Un cap décisif à six mois de l'échéance.
À six mois de l'extinction programmée de la 2G en France, l'Arcep, le régulateur des télécoms, estime que le rythme de migration des équipements concernés demeure insuffisant. Dans la quatrième édition de son observatoire consacré à ce sujet, publiée mercredi, l'autorité administrative recense à fin mars 2026 encore 4,53 millions de cartes SIM utilisées dans des terminaux compatibles uniquement avec la 2G ou avec la 2G et la 3G. Parmi elles, environ 2 millions reposent encore sur la seule 2G, un chiffre qui inclut de nombreux ascenseurs, systèmes d'alarme et dispositifs de téléassistance.
Une accélération insuffisante face au calendrier.
La bonne nouvelle est que la transition s'est nettement accélérée : au premier trimestre 2026, 688 000 cartes SIM utilisées dans des appareils uniquement compatibles avec la 2G ou la 3G ont basculé vers des terminaux 4G, contre 394 000 seulement au trimestre précédent. Le parc dit « Machine to Machine », qui regroupe les puces embarquées dans les ascenseurs, alarmes et équipements industriels, a chuté de 21,5 % en un seul trimestre, contre 9,2 % fin 2025. Il en reste toutefois 780 000 à migrer.

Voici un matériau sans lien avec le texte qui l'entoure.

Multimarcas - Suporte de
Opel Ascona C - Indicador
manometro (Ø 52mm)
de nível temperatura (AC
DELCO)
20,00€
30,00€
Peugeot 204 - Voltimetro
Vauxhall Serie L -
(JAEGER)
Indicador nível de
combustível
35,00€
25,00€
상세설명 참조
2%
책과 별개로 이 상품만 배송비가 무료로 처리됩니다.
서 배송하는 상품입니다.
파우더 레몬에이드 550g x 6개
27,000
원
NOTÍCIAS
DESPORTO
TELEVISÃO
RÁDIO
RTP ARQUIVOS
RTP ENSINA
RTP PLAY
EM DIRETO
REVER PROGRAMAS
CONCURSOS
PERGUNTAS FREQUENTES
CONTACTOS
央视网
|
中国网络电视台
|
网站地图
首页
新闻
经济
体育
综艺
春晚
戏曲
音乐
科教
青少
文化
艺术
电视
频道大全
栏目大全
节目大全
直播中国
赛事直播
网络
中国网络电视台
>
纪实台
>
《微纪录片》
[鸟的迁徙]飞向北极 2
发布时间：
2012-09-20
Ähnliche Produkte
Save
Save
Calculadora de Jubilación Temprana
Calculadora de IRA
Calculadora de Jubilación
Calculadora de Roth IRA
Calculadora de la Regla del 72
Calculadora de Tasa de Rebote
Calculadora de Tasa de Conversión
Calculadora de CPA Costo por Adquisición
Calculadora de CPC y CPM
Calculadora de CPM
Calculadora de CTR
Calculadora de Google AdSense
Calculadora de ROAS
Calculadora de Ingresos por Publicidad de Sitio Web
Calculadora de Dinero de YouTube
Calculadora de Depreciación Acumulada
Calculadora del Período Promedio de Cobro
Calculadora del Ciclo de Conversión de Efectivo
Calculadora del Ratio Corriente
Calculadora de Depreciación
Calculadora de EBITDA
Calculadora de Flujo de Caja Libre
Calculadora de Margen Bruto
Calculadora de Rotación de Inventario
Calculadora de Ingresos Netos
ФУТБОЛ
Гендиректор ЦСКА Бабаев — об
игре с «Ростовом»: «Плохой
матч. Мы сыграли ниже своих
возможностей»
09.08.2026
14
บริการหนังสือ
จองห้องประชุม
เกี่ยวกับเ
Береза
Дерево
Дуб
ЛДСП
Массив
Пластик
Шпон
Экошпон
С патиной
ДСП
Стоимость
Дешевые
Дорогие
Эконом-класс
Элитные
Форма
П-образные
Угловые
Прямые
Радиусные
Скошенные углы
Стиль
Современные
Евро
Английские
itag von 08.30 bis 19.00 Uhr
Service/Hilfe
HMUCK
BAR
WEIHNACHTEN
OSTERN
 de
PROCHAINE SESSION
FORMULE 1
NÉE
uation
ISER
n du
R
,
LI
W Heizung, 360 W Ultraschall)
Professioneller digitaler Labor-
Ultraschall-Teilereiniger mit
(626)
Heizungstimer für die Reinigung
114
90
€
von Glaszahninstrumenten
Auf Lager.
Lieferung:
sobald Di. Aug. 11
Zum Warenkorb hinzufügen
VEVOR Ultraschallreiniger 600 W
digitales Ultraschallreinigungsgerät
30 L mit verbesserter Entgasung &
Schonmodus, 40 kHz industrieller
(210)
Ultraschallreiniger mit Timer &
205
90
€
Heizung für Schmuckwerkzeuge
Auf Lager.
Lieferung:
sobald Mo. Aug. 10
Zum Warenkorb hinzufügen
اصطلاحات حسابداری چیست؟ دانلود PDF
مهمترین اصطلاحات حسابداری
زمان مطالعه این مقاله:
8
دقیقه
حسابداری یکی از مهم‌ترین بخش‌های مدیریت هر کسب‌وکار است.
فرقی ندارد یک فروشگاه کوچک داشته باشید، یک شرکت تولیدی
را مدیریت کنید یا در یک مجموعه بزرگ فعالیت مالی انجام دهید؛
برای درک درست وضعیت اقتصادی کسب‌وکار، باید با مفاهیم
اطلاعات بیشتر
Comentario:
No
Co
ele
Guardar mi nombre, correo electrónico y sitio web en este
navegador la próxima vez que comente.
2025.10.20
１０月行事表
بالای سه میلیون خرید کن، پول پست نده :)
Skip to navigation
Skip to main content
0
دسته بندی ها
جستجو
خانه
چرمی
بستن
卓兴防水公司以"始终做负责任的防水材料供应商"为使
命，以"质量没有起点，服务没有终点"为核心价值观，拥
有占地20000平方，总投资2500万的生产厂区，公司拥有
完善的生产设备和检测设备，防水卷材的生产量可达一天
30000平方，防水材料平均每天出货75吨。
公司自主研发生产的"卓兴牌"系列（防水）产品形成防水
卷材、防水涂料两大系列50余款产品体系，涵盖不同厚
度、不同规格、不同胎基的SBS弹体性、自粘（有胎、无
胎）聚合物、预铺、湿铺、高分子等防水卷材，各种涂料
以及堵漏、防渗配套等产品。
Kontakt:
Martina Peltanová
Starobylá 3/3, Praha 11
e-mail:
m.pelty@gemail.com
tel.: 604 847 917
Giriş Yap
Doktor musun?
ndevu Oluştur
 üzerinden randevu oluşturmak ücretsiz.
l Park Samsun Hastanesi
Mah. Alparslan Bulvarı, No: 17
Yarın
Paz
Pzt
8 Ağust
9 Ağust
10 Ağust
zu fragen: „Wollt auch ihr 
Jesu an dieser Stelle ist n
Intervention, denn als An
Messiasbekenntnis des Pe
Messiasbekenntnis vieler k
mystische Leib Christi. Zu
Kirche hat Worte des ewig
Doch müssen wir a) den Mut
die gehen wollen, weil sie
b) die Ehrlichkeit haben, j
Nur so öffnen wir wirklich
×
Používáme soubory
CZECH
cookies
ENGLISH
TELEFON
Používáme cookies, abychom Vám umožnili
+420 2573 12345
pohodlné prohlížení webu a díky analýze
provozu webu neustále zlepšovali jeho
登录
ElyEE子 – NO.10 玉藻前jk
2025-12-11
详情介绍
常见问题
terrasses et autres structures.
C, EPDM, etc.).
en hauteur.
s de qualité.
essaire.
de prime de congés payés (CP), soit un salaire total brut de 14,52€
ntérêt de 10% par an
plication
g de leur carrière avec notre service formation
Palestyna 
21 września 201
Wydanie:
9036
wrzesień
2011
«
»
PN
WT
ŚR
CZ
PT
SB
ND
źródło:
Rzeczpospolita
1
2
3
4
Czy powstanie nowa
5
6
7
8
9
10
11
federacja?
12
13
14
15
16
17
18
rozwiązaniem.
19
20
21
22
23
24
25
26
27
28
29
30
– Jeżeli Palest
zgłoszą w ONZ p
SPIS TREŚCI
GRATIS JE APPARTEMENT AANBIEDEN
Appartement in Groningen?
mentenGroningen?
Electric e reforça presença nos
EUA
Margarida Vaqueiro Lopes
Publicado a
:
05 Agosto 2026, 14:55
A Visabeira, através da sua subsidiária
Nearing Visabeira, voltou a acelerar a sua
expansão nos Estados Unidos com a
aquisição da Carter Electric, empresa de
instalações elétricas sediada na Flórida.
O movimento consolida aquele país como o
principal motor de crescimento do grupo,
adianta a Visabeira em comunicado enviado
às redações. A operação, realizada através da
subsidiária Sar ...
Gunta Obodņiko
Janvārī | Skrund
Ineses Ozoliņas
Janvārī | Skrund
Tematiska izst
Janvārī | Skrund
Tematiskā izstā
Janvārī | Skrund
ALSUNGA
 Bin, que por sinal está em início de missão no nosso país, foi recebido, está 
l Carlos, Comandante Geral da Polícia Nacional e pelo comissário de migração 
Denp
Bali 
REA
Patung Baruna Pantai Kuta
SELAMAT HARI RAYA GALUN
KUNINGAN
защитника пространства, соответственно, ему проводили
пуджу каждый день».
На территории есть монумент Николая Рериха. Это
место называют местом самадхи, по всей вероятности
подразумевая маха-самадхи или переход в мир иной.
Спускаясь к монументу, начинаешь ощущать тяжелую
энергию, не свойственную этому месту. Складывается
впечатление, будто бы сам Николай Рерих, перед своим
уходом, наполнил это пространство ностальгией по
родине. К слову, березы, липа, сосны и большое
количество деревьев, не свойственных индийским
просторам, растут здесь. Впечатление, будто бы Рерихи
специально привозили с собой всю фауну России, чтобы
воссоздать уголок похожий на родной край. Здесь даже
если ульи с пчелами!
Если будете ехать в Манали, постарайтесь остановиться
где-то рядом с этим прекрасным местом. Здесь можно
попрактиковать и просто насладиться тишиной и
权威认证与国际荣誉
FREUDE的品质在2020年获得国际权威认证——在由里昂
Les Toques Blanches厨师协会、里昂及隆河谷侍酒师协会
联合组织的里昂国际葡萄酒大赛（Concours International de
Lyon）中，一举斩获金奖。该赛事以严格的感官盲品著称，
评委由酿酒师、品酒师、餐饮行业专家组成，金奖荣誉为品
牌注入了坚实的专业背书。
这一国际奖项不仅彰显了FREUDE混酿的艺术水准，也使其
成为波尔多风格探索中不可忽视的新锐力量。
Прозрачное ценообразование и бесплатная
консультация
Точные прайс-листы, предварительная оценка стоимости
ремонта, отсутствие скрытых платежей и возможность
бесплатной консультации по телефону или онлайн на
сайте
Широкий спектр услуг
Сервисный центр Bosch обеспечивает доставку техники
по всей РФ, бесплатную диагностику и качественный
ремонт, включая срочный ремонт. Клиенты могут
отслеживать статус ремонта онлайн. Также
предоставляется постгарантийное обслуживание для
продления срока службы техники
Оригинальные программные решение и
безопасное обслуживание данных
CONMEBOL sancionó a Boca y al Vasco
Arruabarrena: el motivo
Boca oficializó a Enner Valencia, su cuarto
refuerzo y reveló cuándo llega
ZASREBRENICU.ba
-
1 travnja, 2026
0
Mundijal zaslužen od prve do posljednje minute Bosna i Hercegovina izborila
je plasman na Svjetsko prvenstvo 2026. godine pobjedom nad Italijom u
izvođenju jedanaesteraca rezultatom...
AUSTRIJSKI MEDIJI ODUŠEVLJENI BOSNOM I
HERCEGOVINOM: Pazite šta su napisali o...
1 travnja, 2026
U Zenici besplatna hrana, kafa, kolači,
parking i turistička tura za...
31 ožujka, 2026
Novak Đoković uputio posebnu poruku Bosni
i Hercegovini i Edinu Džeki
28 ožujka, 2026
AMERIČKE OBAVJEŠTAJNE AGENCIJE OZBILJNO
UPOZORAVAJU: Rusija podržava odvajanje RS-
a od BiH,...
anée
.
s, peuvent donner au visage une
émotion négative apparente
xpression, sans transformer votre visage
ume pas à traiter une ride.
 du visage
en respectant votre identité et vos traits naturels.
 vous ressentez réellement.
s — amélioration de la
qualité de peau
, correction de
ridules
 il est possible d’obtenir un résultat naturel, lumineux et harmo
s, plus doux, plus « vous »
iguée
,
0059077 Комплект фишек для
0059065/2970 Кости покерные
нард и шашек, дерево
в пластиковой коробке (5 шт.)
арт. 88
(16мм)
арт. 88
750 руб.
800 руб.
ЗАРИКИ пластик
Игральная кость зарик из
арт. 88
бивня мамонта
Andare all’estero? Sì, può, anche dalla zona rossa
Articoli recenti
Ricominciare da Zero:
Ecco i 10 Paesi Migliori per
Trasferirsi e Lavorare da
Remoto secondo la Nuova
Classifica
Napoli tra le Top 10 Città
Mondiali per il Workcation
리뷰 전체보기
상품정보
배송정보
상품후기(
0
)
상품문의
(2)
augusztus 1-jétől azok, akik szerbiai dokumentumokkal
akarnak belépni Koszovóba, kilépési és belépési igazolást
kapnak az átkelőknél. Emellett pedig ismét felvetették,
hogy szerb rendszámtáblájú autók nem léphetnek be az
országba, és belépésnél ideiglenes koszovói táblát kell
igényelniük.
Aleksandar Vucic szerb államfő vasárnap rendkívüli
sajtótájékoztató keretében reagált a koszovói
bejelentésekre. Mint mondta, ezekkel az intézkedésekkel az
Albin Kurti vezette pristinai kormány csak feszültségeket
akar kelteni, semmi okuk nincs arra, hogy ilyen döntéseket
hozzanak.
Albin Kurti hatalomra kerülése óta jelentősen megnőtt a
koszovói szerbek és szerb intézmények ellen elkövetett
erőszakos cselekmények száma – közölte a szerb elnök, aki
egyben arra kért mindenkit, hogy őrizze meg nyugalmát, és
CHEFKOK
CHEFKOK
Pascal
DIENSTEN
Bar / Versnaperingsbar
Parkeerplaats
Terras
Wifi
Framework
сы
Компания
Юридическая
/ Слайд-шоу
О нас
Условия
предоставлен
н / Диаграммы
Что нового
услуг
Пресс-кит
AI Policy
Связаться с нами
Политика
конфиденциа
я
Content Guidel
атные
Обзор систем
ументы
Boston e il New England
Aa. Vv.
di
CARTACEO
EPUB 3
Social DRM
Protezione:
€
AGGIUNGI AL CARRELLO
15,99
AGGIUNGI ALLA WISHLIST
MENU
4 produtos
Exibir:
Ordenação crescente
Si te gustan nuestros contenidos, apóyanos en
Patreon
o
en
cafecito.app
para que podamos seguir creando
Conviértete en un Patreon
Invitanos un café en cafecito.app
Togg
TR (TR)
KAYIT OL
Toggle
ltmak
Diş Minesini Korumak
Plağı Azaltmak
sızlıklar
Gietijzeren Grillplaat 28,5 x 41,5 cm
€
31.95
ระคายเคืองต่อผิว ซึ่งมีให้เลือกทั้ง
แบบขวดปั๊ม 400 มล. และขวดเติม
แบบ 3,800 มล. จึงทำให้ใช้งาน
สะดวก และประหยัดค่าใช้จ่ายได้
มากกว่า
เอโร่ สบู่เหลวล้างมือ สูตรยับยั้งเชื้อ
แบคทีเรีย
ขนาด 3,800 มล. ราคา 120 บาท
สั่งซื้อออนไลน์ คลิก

Côté grand public, 2,13 millions de cartes SIM étaient encore actives dans des terminaux 2G ou 3G/2G à la fin mars, soit 2,6 % du parc total. Les appareils purement 2G ont diminué de 14 % pour s'établir à 1,22 million d'unités. Les terminaux 3G/2G ont reculé de 7,4 % pour atteindre 910 000 cartes actives. L'Arpeg note que si la pression du calendrier commence à produire ses effets, le rythme demeure insuffisant au regard de l'échéance.
Des secteurs professionnels particulièrement exposés.
Les professionnels, notamment les ascensoristes, sont particulièrement concernés. Selon la Fédération des ascenseurs, près de la moitié des 650 000 ascenseurs français sont encore équipés de systèmes fonctionnant sur les anciens réseaux, dont plus de 230 000 sur la 2G. Les systèmes d'alarme et de téléassistance, souvent connectés via ces réseaux vieillissants, sont également dans le viseur. L'Arpe appelle les opérateurs et leurs clients à intensifier leurs efforts pour éviter des millions de remplacements de dernière minute.
Un arrêt déjà en marche.
Le calendrier d'extinction, lui, n'attend pas. Depuis mardi 9 juin, sept nouveaux départements – dont la Haute-Garonne, l'Ariège, le Gers et le Lot – ont rejoint les zones déjà privées de 2G chez Orange. L'opérateur historique prévoit l'extinction totale de son réseau 2G d'ici octobre 2026. Cette extinction progressive vise à libérer des fréquences pour les réseaux 4G et 5G, mais elle impose une migration accélérée pour les équipements encore dépendants de cette technologie.
Des enjeux de sécurité et de continuité de service.
Au-delà des aspects techniques, l'enjeu est aussi sociétal : les ascenseurs connectés en 2G pourraient cesser de fonctionner, les alarmes devenir muettes et les téléassistances pour personnes âgées inopérantes. L'Arpe insiste sur la nécessité d'anticiper ces risques pour éviter des situations d'urgence. Le régulateur rappelle que les opérateurs ont la responsabilité d'informer leurs clients professionnels et particuliers des échéances et des solutions de remplacement.